___ TESTO SCELTO ___

Innovazione e lavoro: la formazione in azienda
Edizione 2025
Position paper a cura di Giampiero Castano
Premessa
Due capisaldi importanti della formazione professionale sono stati in Italia l’apprendistato (in origine destinato ai mestieri con alta manualità) e le scuole aziendali di alta formazione (in generale destinate alla costruzione di ruoli direzionali high & medium level).
Se fossimo in un convegno di storia economica, potremmo disquisire sulle straordinarie radici della formazione al lavoro, al mestiere ed alla gestione d’impresa che ritroviamo in molte epoche della storia nazionale antica e moderna; da Milano a Palermo siamo stati in grado di creare storie formative di alto livello culturale e di grande importanza strategica. Questo però non è il mio compito. Io affronterò il tema della formazione al lavoro come leva per la crescita nazionale e lo sviluppo del Mezzogiorno.

___ DATI ___

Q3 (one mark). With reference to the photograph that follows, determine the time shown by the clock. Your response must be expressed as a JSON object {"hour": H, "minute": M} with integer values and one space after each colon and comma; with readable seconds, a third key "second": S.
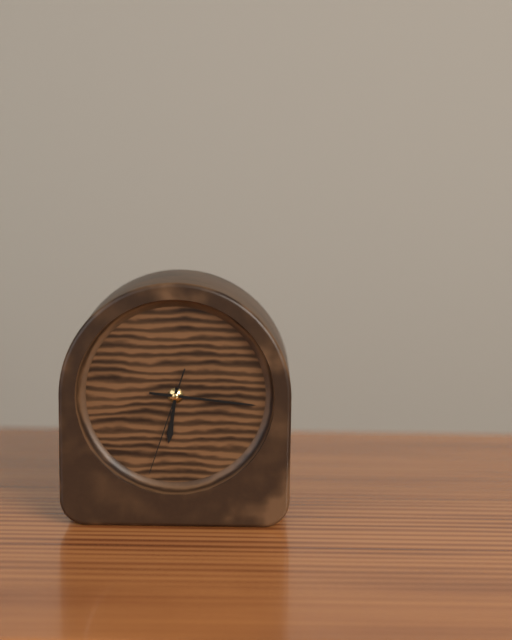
{"hour": 6, "minute": 16, "second": 33}
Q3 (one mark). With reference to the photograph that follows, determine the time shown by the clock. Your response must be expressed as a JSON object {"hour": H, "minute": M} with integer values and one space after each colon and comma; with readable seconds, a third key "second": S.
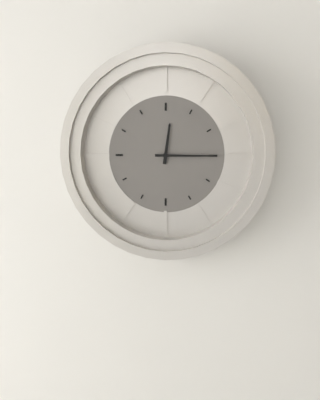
{"hour": 12, "minute": 15}
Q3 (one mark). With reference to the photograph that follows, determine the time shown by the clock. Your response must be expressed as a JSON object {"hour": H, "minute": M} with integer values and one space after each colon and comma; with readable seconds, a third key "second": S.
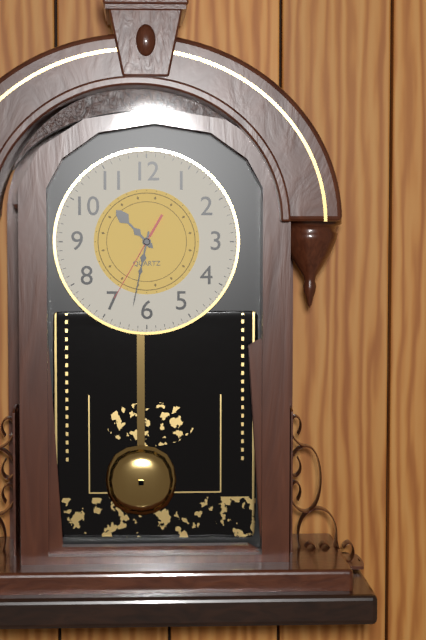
{"hour": 10, "minute": 32, "second": 35}
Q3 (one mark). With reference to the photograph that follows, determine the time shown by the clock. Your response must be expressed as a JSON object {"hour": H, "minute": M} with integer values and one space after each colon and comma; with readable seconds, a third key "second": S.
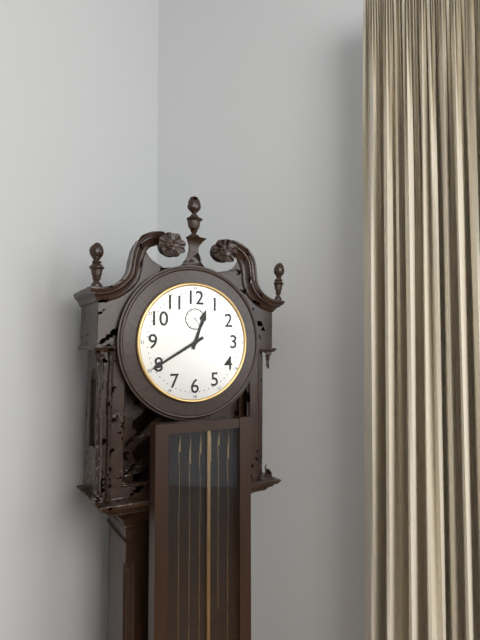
{"hour": 12, "minute": 40}
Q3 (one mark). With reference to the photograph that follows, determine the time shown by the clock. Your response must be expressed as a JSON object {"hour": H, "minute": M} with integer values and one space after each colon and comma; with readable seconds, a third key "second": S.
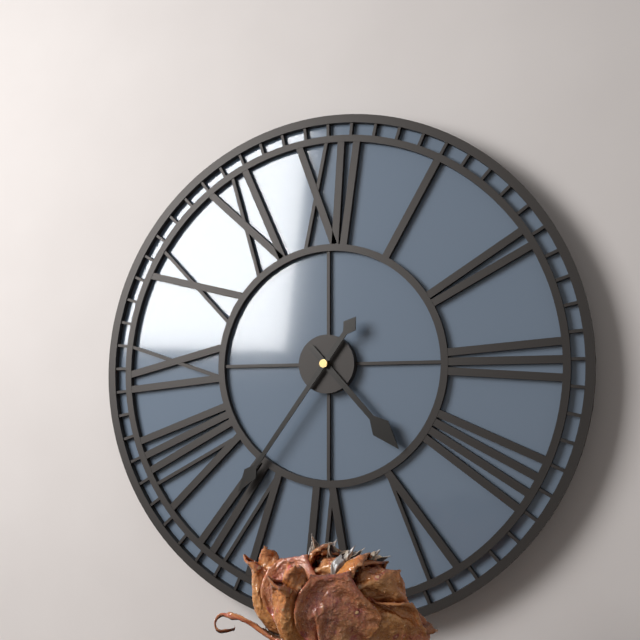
{"hour": 4, "minute": 36}
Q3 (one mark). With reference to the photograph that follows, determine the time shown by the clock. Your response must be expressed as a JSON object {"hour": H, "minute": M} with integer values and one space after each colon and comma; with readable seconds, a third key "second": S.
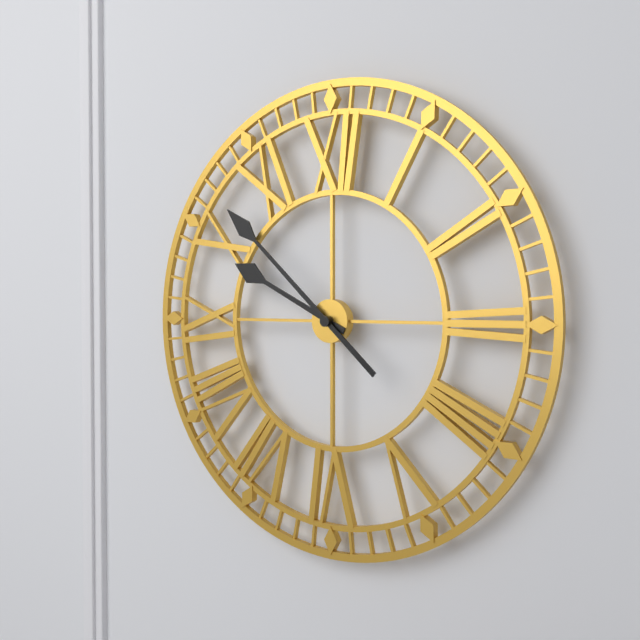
{"hour": 9, "minute": 52}
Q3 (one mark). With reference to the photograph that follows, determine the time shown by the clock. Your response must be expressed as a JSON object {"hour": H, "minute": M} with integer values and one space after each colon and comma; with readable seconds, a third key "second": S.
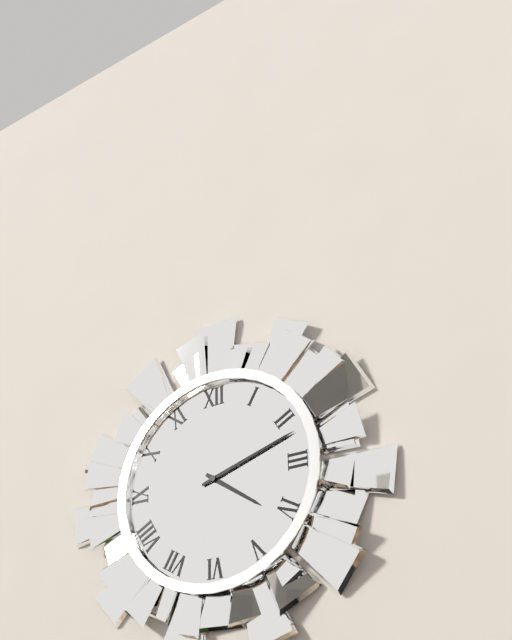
{"hour": 4, "minute": 12}
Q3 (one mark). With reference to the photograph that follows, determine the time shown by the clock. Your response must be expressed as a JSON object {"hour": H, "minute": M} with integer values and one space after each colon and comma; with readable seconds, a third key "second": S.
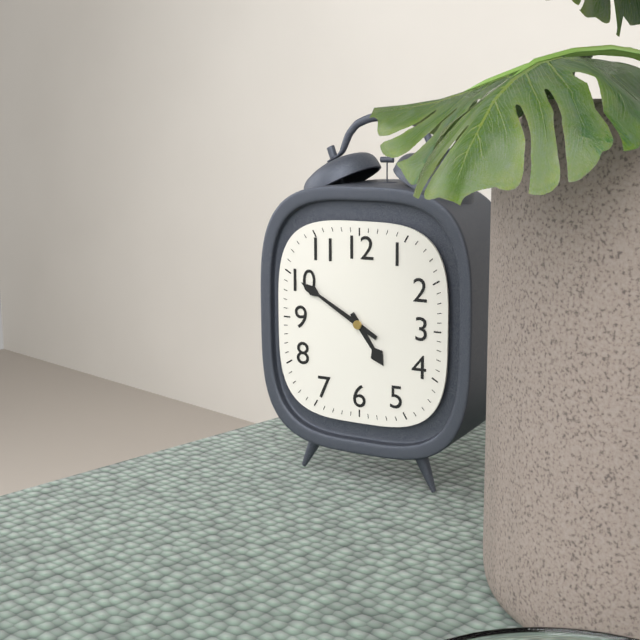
{"hour": 4, "minute": 50}
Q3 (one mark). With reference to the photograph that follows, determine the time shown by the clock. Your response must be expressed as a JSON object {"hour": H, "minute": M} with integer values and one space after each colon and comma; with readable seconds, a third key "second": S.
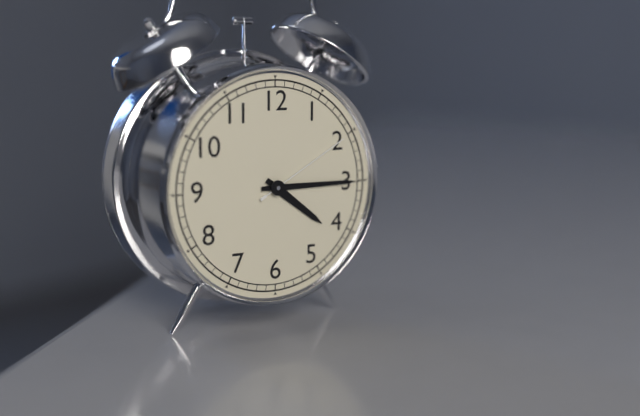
{"hour": 4, "minute": 15, "second": 10}
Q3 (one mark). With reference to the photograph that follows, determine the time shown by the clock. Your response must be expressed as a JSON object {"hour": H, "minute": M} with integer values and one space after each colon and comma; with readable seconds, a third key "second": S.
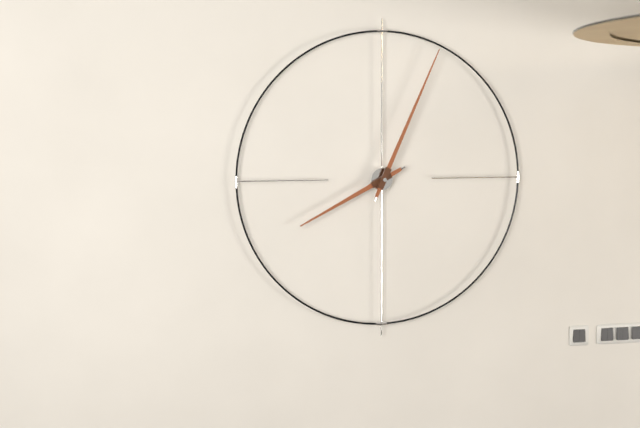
{"hour": 8, "minute": 4}
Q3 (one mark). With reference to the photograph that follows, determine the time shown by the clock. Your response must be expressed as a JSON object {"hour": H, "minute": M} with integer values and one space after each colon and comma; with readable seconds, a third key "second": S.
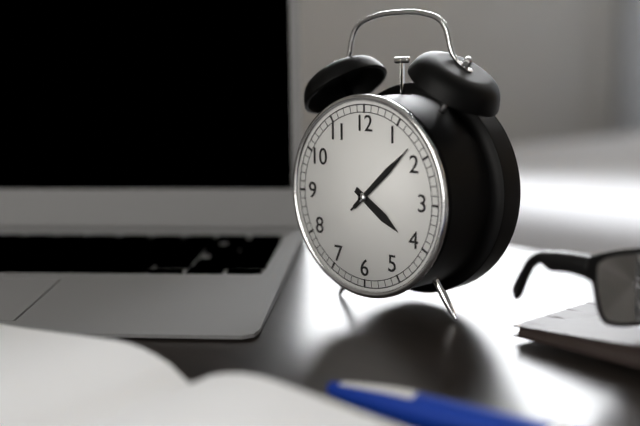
{"hour": 4, "minute": 8, "second": 8}
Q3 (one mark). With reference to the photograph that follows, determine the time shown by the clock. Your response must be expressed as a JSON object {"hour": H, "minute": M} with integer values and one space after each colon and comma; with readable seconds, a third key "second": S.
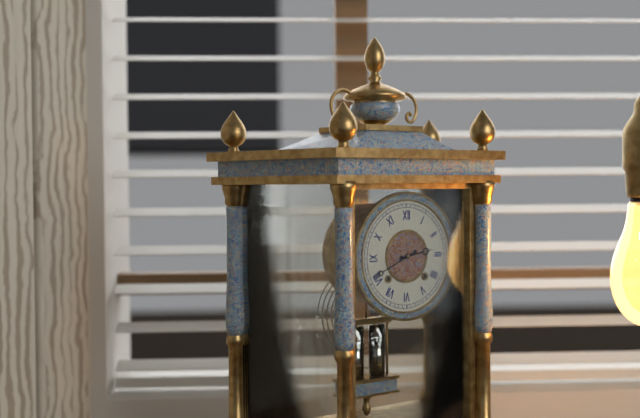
{"hour": 2, "minute": 41}
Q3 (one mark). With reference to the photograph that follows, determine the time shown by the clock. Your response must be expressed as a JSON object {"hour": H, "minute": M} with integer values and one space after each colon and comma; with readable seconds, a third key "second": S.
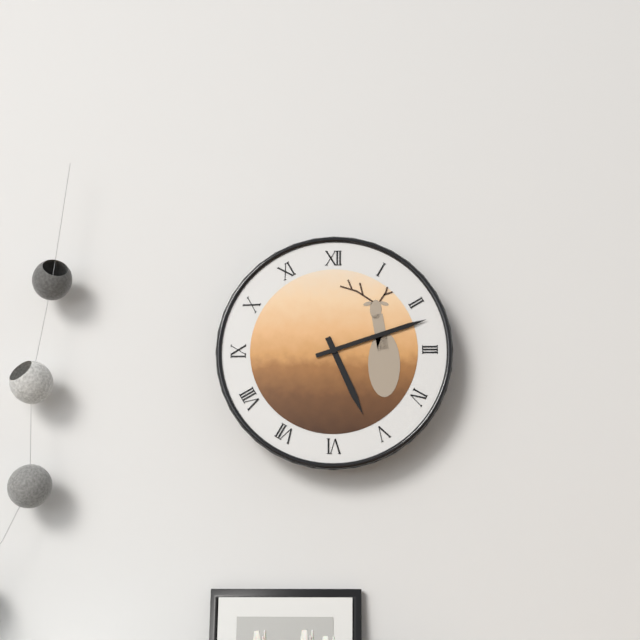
{"hour": 5, "minute": 12}
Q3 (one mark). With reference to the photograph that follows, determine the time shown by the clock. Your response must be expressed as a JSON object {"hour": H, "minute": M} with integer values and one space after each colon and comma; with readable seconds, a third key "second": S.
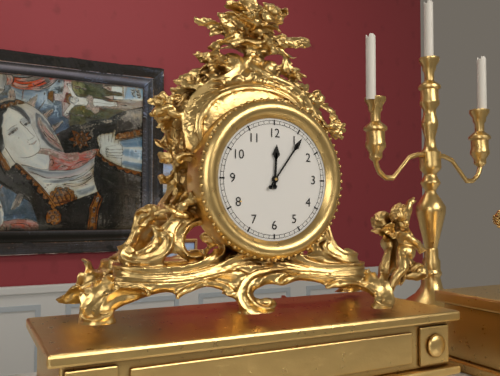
{"hour": 12, "minute": 6}
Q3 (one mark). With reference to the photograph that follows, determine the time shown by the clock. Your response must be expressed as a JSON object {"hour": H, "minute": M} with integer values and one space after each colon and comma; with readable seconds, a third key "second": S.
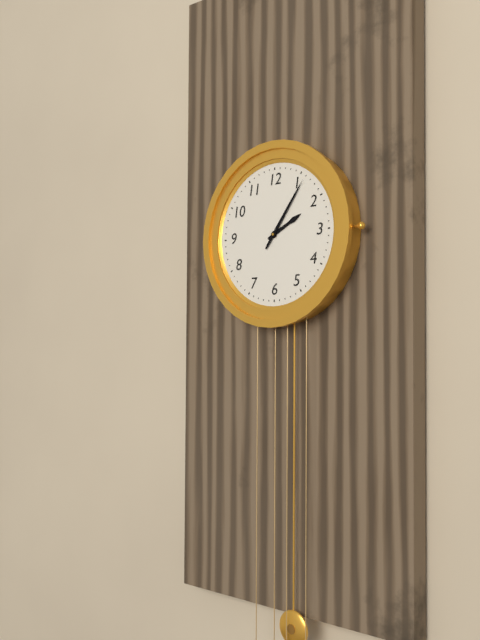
{"hour": 2, "minute": 6}
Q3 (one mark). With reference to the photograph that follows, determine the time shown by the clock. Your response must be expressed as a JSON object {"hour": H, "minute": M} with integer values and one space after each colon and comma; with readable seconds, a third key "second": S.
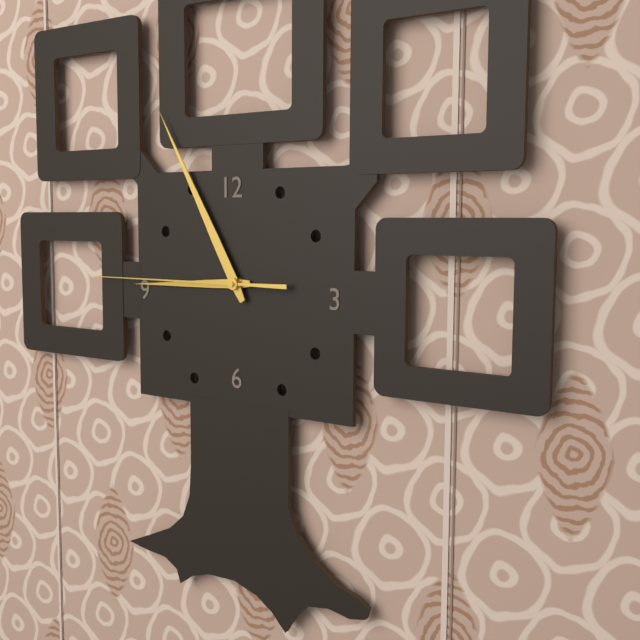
{"hour": 8, "minute": 55, "second": 45}
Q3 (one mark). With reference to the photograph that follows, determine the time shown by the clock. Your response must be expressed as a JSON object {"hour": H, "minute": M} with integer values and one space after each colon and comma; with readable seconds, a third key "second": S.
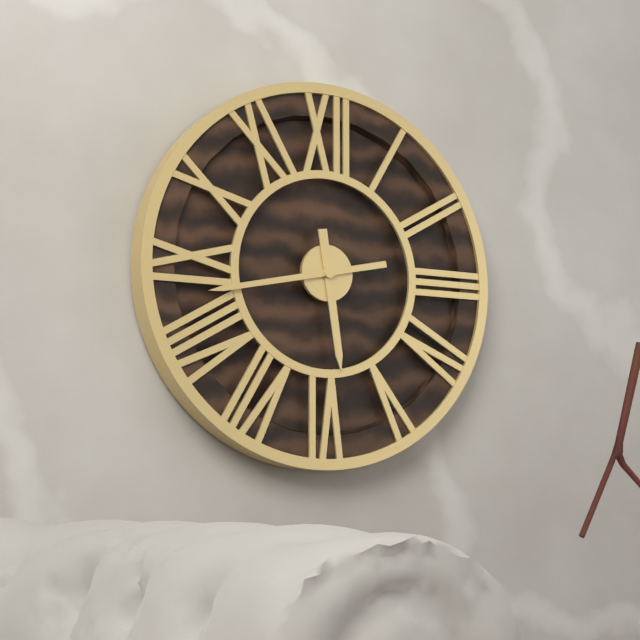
{"hour": 5, "minute": 43}
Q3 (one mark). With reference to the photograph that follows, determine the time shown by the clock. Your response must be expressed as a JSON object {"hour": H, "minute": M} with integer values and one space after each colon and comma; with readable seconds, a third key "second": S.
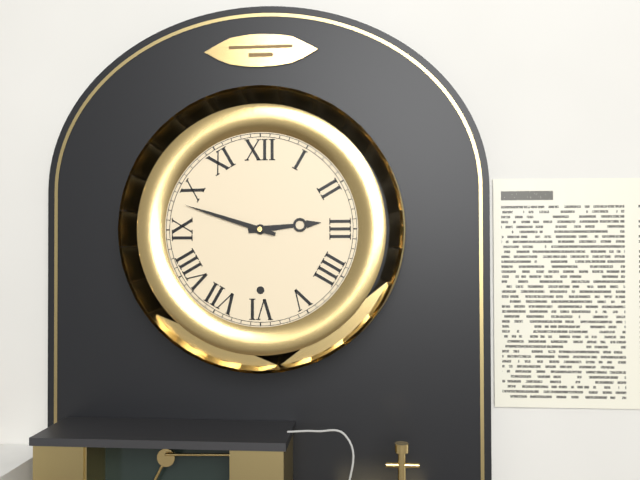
{"hour": 2, "minute": 48}
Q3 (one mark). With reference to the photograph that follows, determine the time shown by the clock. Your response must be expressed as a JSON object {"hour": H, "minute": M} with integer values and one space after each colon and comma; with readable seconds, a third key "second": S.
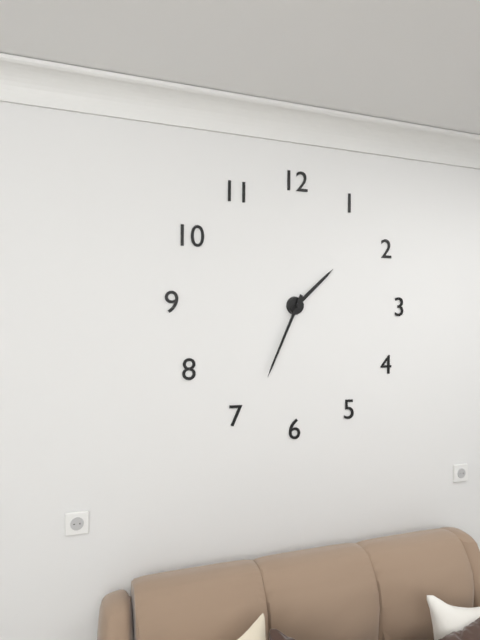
{"hour": 1, "minute": 34}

___

ESERCIZIO SCRITTO A: Riassumi in due frasi il testo sulla formazione in azienda.
ESERCIZIO SCRITTO B: Copia senza modifiche un passo del testo sulla formazione in azienda: parti dalle parole "Se fossimo in" e fermati dopo le parole "sviluppo del Mezzogiorno.".
Le voci riportate qui non servono.

SOLUZIONE SCRITTA A: In Italia l'apprendistato, in origine destinato ai mestieri ad alta manualità, e le scuole aziendali di alta formazione, rivolte in generale ai ruoli direzionali, sono stati due capisaldi della formazione professionale. Il testo non vuole trattare le radici storiche della formazione, ma affrontare la formazione al lavoro come leva per la crescita nazionale e lo sviluppo del Mezzogiorno.

SOLUZIONE SCRITTA B:
Se fossimo in un convegno di storia economica, potremmo disquisire sulle straordinarie radici della formazione al lavoro, al mestiere ed alla gestione d’impresa che ritroviamo in molte epoche della storia nazionale antica e moderna; da Milano a Palermo siamo stati in grado di creare storie formative di alto livello culturale e di grande importanza strategica. Questo però non è il mio compito. Io affronterò il tema della formazione al lavoro come leva per la crescita nazionale e lo sviluppo del Mezzogiorno.